INSTRUCTIONS TO FOLLOW:
Once the line containing "thumb cmc: (1248, 946)" is found, please copy it and all lines after it through the end of the records, exactly, leaving out pictures.

◆ ◆ ◆ ◆ ◆

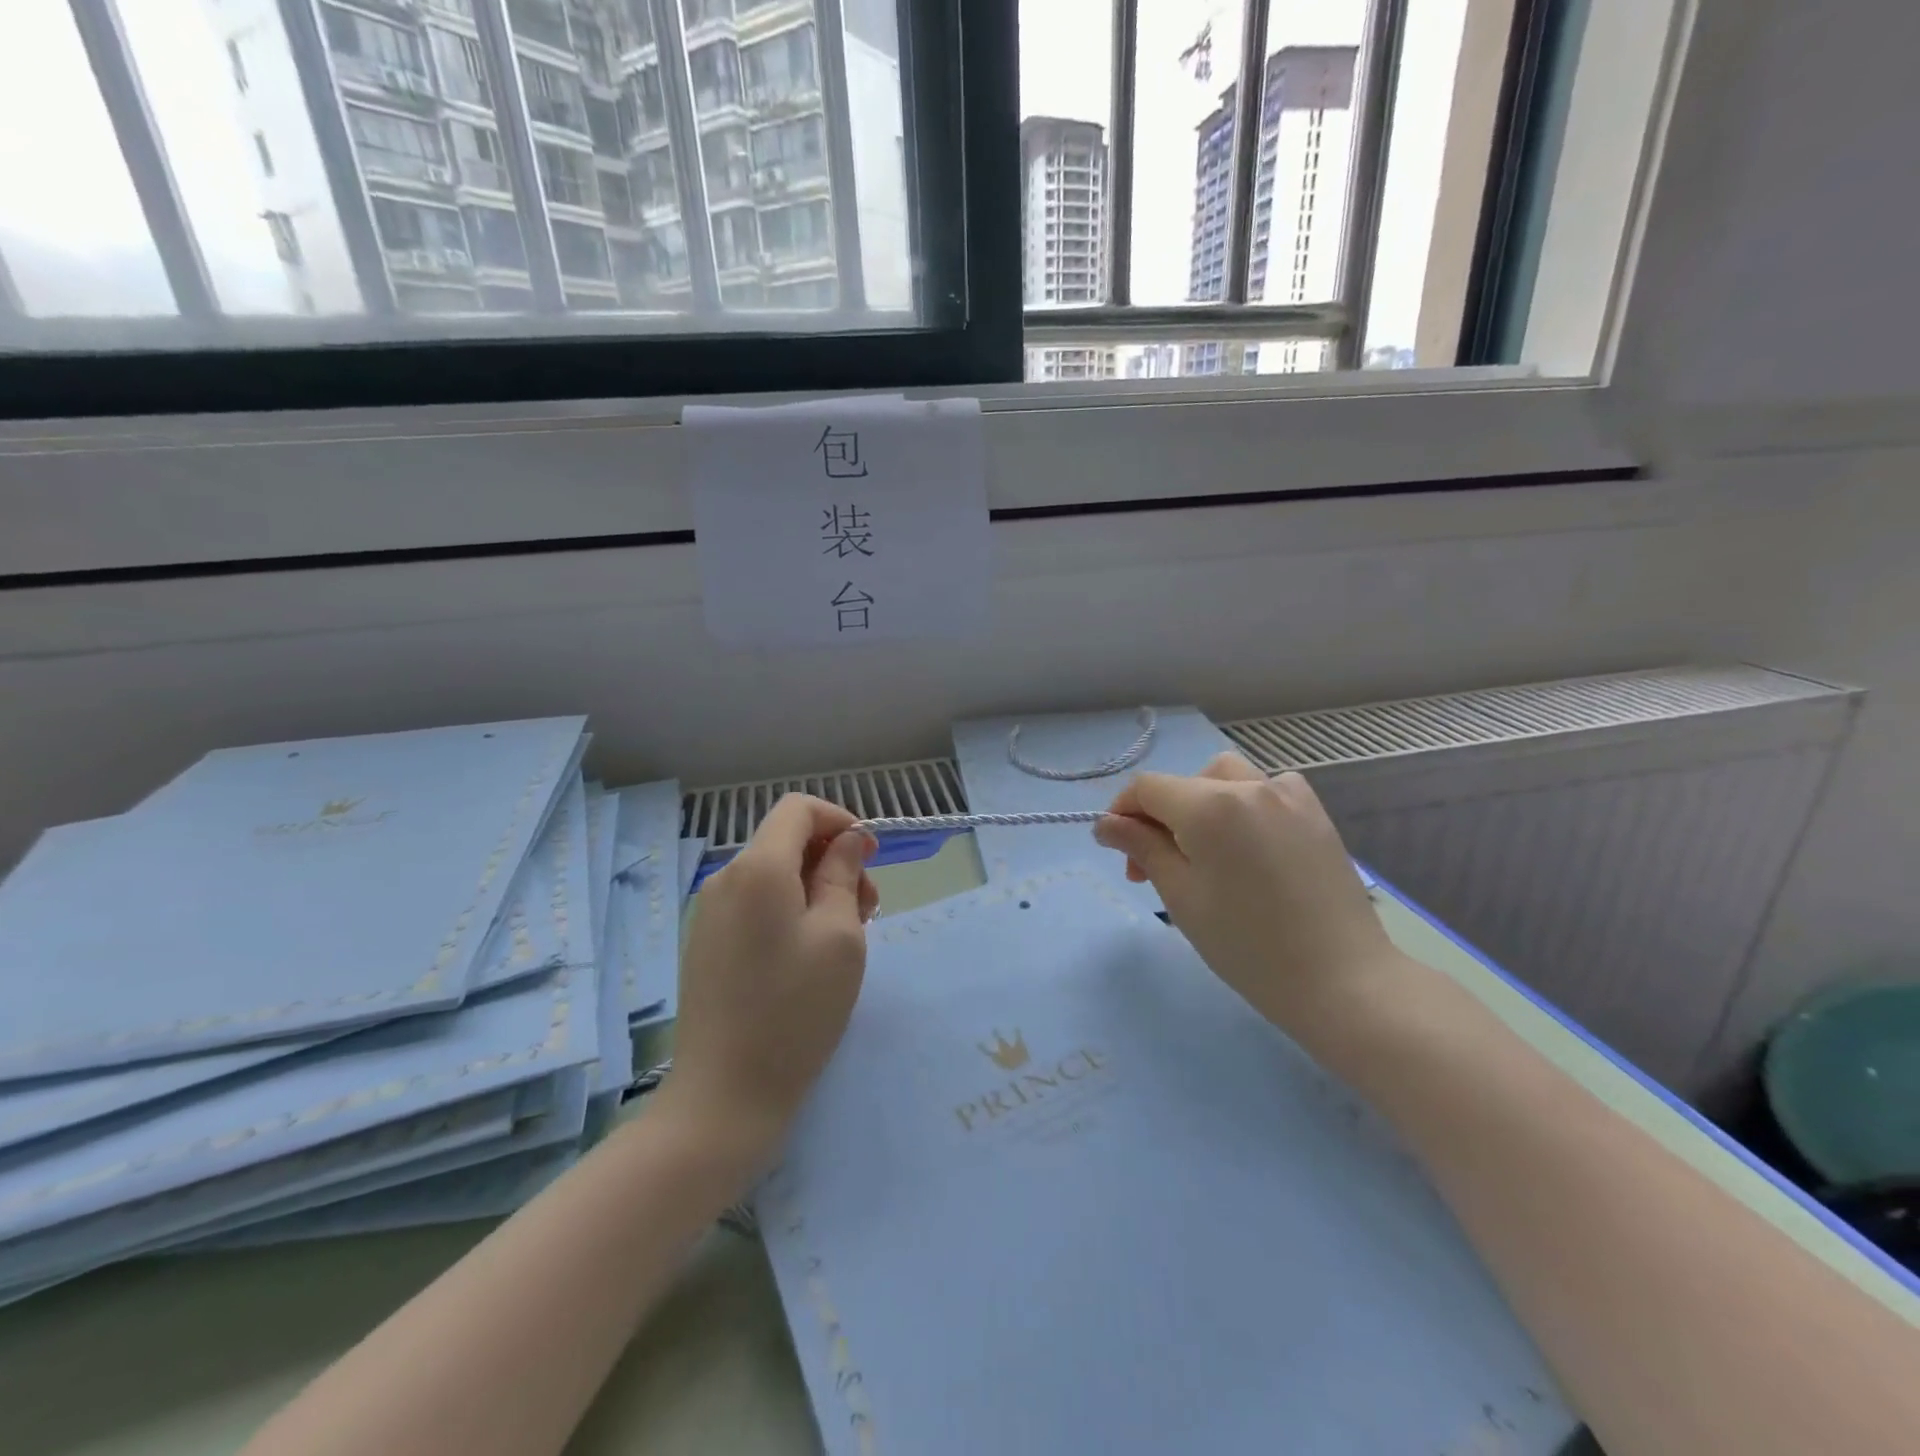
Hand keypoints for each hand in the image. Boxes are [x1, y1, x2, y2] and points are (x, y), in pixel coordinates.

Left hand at [658, 795, 877, 1166]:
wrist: (724, 1095)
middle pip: (787, 841)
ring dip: (816, 888)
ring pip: (774, 874)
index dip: (841, 821)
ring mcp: (710, 912)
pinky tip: (810, 954)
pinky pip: (756, 903)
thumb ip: (843, 874)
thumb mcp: (839, 937)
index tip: (870, 858)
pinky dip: (790, 910)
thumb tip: (848, 840)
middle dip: (833, 860)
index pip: (799, 809)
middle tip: (868, 909)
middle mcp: (725, 878)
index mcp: (757, 868)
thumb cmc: (795, 1011)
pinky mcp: (706, 942)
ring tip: (846, 937)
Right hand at [1092, 753, 1399, 1036]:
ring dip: (1201, 804)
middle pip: (1184, 783)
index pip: (1147, 788)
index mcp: (1210, 806)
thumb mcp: (1181, 896)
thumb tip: (1106, 824)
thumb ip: (1142, 848)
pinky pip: (1265, 789)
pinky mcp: (1314, 812)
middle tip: (1156, 869)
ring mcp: (1288, 795)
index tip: (1118, 852)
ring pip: (1224, 778)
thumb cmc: (1248, 946)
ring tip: (1205, 852)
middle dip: (1160, 818)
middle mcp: (1249, 786)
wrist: (1342, 980)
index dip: (1122, 812)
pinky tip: (1248, 844)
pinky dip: (1243, 804)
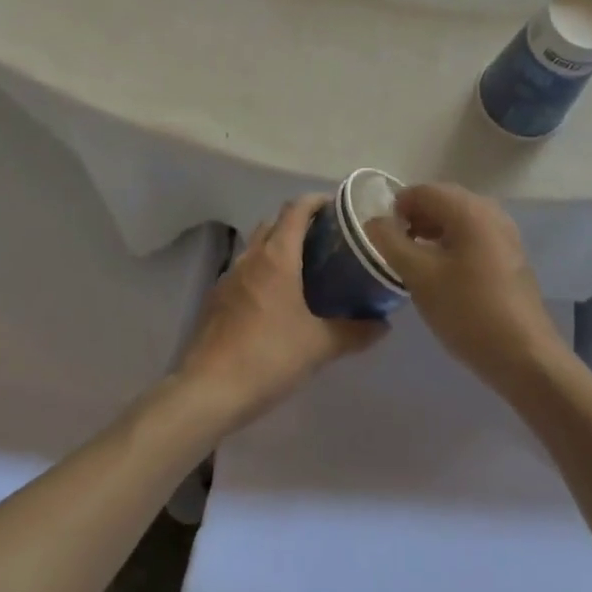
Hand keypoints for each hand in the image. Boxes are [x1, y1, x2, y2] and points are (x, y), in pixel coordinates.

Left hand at [173, 196, 383, 434]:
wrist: (208, 390)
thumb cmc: (268, 357)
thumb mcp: (319, 347)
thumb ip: (355, 332)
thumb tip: (384, 325)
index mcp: (277, 257)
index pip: (296, 209)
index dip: (316, 201)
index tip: (337, 207)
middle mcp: (251, 258)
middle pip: (274, 223)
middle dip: (298, 223)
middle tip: (326, 240)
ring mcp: (229, 277)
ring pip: (256, 247)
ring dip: (278, 246)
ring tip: (304, 269)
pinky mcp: (216, 299)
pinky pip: (244, 271)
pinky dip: (262, 271)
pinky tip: (276, 300)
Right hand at [365, 184, 566, 395]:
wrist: (524, 356)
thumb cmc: (468, 311)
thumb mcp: (420, 277)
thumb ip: (391, 243)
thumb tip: (375, 222)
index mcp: (469, 209)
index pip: (423, 191)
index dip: (396, 208)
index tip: (381, 237)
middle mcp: (490, 211)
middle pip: (442, 200)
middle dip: (414, 218)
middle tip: (395, 248)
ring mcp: (504, 233)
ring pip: (457, 219)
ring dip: (431, 231)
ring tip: (413, 261)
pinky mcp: (509, 255)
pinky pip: (472, 235)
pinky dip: (451, 243)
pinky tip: (441, 272)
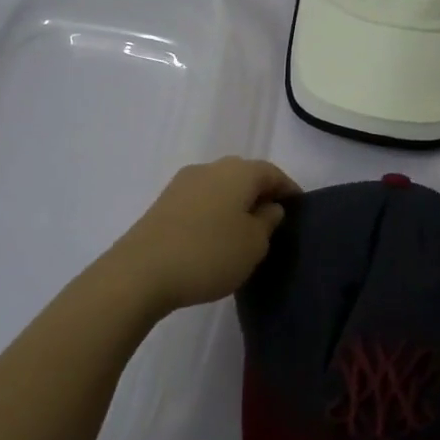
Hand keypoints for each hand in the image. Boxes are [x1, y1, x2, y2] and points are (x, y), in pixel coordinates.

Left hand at [105, 157, 300, 315]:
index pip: (273, 173)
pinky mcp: (163, 203)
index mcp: (239, 171)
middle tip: (273, 221)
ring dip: (235, 204)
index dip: (289, 189)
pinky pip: (200, 201)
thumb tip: (269, 207)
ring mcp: (183, 183)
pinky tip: (214, 236)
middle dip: (260, 194)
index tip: (299, 208)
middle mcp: (211, 168)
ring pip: (220, 187)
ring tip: (244, 232)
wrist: (140, 272)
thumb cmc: (209, 254)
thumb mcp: (254, 244)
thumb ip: (268, 221)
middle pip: (245, 175)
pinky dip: (214, 213)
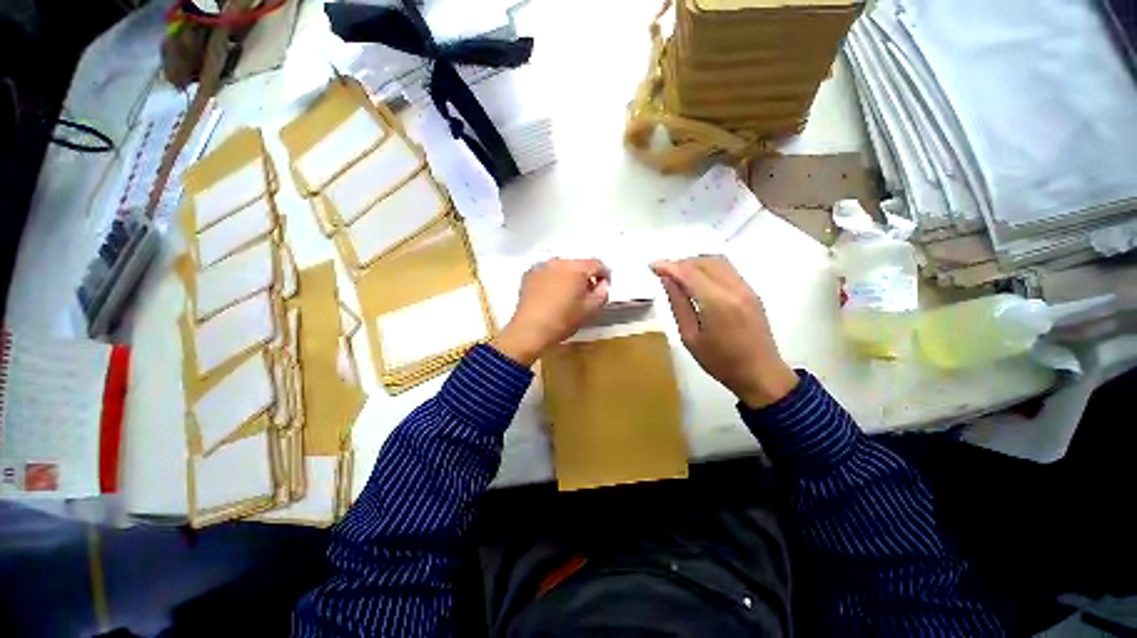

◆ ◆ ◆ ◆ ◆

PROBLEM SOLUTION:
thumb cmc: (1248, 946)
ring tip: (1205, 852)
middle dip: (1160, 818)
middle mcp: (1249, 786)
wrist: (1342, 980)
index dip: (1122, 812)
pinky tip: (1248, 844)
pinky dip: (1243, 804)
Hand keypoints for each hand in the image. Boxes are [x1, y1, x2, y2] and points are (x, y), in pixel coordinates.

Left hand at [173, 196, 383, 434]:
wrist: (208, 390)
thumb cmc: (268, 357)
thumb mcp: (319, 347)
thumb ip: (355, 332)
thumb tip: (384, 325)
index mcp: (277, 257)
index pip: (296, 209)
index dip: (316, 201)
index tip: (337, 207)
middle mcp: (251, 258)
middle pip: (274, 223)
middle dip: (298, 223)
middle tip: (326, 240)
ring mcp: (229, 277)
ring pip: (256, 247)
ring dip: (278, 246)
ring tip: (304, 269)
pinky mcp: (216, 299)
pinky pip: (244, 271)
pinky dip: (262, 271)
pinky tip: (276, 300)
Right hand at [365, 184, 566, 395]:
wrist: (524, 356)
thumb cmc: (468, 311)
thumb mcp: (420, 277)
thumb ip: (391, 243)
thumb tip: (375, 222)
index mcp: (469, 209)
index pip: (423, 191)
index dip: (396, 208)
index tip: (381, 237)
middle mcp: (490, 211)
middle pip: (442, 200)
middle dip: (414, 218)
middle tip: (395, 248)
ring mcp: (504, 233)
ring pip: (457, 219)
ring dip: (431, 231)
ring tip: (413, 261)
pinky mcp: (509, 255)
pinky pip: (472, 235)
pinky dip: (451, 243)
pinky tip: (441, 272)
Hand keypoints for each hand in the image. Boxes are [x1, y1, x2, y2] and points are (x, y), in pixel coordinates.

Left hand at [105, 157, 300, 315]:
index pip: (273, 173)
pinky mcp: (163, 203)
index mcp: (239, 171)
middle tip: (273, 221)
ring dip: (235, 204)
index dip: (289, 189)
pinky pip: (200, 201)
thumb tip: (269, 207)
ring mcp: (183, 183)
pinky tip: (214, 236)
middle dip: (260, 194)
index tip: (299, 208)
middle mcp: (211, 168)
ring pip: (220, 187)
ring tip: (244, 232)
wrist: (140, 272)
thumb cmc: (209, 254)
thumb mcp: (254, 244)
thumb ip: (268, 221)
middle pip: (245, 175)
pinky dip: (214, 213)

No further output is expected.